Data to examine:
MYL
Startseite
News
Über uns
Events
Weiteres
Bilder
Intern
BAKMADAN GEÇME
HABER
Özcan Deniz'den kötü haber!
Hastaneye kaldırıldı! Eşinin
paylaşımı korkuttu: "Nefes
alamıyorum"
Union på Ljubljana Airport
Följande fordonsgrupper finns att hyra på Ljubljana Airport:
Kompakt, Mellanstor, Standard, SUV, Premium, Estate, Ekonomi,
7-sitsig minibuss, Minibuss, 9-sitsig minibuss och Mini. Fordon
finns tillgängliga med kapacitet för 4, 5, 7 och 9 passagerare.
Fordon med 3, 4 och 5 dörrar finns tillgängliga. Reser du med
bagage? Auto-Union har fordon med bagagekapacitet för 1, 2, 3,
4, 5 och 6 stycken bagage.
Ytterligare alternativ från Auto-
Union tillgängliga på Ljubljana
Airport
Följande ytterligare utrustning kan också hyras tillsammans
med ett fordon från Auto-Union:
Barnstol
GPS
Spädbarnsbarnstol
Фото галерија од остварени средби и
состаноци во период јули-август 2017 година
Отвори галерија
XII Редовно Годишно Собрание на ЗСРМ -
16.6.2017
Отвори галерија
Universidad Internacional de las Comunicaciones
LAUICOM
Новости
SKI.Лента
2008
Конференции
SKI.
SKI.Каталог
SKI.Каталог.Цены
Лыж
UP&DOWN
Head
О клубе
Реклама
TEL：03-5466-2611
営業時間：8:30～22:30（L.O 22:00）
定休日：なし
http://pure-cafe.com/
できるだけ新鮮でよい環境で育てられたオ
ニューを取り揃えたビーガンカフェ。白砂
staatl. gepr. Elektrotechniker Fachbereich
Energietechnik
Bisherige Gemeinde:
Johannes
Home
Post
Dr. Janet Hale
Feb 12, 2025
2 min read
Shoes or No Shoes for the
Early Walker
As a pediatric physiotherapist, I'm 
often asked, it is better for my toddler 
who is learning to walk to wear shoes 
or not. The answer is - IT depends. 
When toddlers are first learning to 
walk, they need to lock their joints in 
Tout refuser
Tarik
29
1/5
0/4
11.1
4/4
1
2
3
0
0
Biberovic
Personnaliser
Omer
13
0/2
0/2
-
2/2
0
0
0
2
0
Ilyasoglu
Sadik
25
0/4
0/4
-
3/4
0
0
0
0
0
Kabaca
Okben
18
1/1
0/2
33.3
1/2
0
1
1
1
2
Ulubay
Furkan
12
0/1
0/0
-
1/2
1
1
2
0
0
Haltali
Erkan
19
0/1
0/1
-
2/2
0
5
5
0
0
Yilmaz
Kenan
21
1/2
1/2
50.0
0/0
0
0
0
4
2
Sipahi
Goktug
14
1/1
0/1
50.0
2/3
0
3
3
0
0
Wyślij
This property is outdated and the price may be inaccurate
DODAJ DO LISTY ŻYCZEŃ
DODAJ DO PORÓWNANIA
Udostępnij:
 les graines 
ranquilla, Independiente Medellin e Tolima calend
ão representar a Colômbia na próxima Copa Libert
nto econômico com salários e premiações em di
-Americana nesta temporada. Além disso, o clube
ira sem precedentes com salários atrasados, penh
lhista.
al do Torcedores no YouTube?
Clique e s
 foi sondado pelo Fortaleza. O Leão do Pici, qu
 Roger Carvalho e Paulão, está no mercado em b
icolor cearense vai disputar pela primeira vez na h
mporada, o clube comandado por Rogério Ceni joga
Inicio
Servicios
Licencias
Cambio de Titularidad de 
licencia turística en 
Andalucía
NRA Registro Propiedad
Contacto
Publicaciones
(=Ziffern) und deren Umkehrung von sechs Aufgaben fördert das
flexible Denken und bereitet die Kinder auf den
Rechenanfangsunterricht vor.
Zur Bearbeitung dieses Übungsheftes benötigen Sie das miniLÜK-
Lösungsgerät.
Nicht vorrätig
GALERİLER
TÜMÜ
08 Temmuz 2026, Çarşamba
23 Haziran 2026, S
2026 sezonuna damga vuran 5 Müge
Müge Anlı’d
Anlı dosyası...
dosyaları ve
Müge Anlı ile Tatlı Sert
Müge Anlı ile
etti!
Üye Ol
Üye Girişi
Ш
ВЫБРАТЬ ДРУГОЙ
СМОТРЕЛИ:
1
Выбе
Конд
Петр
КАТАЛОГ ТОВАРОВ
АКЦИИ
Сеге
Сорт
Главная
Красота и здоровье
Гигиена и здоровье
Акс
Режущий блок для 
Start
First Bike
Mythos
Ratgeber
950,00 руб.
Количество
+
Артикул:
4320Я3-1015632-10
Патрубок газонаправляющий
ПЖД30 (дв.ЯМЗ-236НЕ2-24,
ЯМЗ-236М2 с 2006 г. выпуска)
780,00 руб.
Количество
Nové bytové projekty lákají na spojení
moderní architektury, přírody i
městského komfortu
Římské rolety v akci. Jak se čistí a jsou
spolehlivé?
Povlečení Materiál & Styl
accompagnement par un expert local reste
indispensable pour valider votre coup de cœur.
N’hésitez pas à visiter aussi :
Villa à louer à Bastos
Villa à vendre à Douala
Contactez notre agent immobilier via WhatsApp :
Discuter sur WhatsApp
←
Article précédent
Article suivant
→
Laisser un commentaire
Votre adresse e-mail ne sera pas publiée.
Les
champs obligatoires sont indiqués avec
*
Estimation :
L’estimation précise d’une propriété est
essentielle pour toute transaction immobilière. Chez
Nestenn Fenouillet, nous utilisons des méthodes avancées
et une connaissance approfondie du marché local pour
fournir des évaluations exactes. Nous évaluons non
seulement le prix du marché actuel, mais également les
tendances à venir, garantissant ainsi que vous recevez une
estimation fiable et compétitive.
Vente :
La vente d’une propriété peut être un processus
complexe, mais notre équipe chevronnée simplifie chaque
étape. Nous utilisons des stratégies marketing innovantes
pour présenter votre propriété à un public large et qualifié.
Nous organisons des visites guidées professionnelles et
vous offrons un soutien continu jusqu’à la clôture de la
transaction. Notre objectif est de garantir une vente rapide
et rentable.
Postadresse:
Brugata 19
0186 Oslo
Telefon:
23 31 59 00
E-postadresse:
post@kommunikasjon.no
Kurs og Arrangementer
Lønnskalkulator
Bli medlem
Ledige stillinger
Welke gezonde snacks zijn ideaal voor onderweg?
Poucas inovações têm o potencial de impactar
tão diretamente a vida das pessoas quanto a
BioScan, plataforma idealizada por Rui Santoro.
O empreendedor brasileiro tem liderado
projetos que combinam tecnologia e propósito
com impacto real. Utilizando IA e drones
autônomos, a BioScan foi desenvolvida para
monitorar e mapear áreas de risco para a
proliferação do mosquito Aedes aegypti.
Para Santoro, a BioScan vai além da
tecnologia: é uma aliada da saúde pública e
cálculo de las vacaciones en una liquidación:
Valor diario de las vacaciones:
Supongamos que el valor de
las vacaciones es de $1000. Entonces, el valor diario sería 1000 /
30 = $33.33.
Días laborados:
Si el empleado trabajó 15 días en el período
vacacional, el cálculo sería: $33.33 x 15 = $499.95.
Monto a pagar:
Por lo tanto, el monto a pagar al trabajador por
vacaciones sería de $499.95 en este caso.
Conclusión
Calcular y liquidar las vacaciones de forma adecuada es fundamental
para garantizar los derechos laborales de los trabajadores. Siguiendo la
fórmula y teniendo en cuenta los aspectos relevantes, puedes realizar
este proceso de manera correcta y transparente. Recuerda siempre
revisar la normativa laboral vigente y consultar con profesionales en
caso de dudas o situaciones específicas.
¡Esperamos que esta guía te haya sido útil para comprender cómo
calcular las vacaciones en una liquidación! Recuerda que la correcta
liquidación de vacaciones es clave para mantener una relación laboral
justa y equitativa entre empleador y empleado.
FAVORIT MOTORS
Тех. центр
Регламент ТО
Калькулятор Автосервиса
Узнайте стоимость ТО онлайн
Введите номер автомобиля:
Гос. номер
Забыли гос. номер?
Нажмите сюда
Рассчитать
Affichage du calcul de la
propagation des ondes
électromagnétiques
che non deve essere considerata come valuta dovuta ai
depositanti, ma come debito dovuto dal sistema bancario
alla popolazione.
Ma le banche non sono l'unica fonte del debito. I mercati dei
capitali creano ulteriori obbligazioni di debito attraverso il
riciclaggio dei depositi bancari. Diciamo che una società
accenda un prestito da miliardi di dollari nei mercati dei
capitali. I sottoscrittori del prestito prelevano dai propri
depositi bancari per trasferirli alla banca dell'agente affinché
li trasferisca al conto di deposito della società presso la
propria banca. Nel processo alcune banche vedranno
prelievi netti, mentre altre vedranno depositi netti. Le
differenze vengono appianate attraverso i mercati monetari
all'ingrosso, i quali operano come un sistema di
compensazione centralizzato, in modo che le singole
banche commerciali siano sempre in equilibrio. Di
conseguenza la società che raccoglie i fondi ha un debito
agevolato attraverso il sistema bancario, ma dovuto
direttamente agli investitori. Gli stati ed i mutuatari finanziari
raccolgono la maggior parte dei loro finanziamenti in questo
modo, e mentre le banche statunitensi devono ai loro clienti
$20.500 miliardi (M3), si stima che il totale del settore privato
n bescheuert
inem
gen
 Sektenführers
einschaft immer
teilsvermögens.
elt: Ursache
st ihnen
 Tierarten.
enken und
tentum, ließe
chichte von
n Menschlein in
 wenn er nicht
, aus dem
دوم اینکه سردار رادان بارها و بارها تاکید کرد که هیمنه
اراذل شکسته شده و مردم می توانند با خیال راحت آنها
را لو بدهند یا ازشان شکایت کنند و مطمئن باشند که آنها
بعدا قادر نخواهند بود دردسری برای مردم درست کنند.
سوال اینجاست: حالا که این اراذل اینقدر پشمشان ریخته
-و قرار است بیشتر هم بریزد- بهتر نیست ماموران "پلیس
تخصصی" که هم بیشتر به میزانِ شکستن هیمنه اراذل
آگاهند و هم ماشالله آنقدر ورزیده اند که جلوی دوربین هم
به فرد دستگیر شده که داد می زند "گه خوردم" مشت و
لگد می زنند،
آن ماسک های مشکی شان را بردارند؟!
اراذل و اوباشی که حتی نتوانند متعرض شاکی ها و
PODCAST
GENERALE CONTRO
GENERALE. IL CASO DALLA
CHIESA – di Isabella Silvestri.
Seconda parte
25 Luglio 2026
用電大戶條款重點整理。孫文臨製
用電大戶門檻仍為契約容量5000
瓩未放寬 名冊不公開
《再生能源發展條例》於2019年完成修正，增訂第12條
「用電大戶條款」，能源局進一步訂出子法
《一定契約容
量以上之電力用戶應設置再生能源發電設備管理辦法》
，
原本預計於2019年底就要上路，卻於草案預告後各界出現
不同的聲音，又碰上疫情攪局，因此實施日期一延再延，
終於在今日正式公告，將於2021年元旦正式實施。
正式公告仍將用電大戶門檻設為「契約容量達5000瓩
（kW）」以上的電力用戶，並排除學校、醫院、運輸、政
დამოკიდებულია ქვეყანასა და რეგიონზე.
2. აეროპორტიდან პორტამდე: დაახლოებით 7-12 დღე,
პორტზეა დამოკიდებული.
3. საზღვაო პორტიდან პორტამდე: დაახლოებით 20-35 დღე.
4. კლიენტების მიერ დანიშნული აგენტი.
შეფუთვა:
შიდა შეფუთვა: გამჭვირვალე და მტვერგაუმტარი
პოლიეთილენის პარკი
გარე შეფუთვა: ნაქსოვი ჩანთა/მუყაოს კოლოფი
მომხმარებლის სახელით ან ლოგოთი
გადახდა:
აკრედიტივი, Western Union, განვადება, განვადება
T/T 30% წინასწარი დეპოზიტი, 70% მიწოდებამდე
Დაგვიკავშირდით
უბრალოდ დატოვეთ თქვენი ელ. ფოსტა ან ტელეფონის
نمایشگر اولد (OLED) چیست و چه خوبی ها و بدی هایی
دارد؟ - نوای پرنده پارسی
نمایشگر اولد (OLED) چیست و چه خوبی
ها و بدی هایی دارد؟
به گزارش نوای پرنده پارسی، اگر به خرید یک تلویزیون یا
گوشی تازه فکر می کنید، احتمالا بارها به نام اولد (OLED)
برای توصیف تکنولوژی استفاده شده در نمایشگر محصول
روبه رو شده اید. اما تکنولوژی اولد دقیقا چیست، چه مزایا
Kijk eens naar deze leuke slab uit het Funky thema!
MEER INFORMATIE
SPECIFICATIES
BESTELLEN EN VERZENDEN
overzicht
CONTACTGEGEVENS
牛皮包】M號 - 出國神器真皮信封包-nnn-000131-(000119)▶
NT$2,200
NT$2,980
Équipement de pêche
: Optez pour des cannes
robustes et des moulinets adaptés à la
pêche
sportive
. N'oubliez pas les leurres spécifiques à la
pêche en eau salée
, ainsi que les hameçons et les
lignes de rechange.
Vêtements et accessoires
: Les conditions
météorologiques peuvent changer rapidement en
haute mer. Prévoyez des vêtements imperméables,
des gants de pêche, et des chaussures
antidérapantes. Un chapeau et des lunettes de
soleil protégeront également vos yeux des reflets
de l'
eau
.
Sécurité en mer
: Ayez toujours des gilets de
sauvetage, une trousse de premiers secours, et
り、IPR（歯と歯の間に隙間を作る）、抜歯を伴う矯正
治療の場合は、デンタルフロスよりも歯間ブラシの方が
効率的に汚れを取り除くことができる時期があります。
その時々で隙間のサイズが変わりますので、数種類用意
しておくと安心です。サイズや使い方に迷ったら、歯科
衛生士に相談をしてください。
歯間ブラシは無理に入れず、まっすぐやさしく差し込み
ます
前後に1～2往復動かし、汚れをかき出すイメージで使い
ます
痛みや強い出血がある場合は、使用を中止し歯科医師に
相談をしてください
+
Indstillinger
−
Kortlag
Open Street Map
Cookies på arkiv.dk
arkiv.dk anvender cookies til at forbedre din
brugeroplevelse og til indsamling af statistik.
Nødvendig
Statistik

Task brief: From the data above, output exactly the lines between the one containing "პორტზეა დამოკიდებული." and the one containing "Kijk eens naar", counting both of them.

Task solution:
პორტზეა დამოკიდებული.
3. საზღვაო პორტიდან პორტამდე: დაახლოებით 20-35 დღე.
4. კლიენტების მიერ დანიშნული აგენტი.
შეფუთვა:
შიდა შეფუთვა: გამჭვირვალე და მტვერგაუმტარი
პოლიეთილენის პარკი
გარე შეფუთვა: ნაქსოვი ჩანთა/მუყაოს კოლოფი
მომხმარებლის სახელით ან ლოგოთი
გადახდა:
აკრედიტივი, Western Union, განვადება, განვადება
T/T 30% წინასწარი დეპოზიტი, 70% მიწოდებამდე
Დაგვიკავშირდით
უბრალოდ დატოვეთ თქვენი ელ. ფოსტა ან ტელეფონის
نمایشگر اولد (OLED) چیست و چه خوبی ها و بدی هایی
دارد؟ - نوای پرنده پارسی
نمایشگر اولد (OLED) چیست و چه خوبی
ها و بدی هایی دارد؟
به گزارش نوای پرنده پارسی، اگر به خرید یک تلویزیون یا
گوشی تازه فکر می کنید، احتمالا بارها به نام اولد (OLED)
برای توصیف تکنولوژی استفاده شده در نمایشگر محصول
روبه رو شده اید. اما تکنولوژی اولد دقیقا چیست، چه مزایا
Kijk eens naar deze leuke slab uit het Funky thema!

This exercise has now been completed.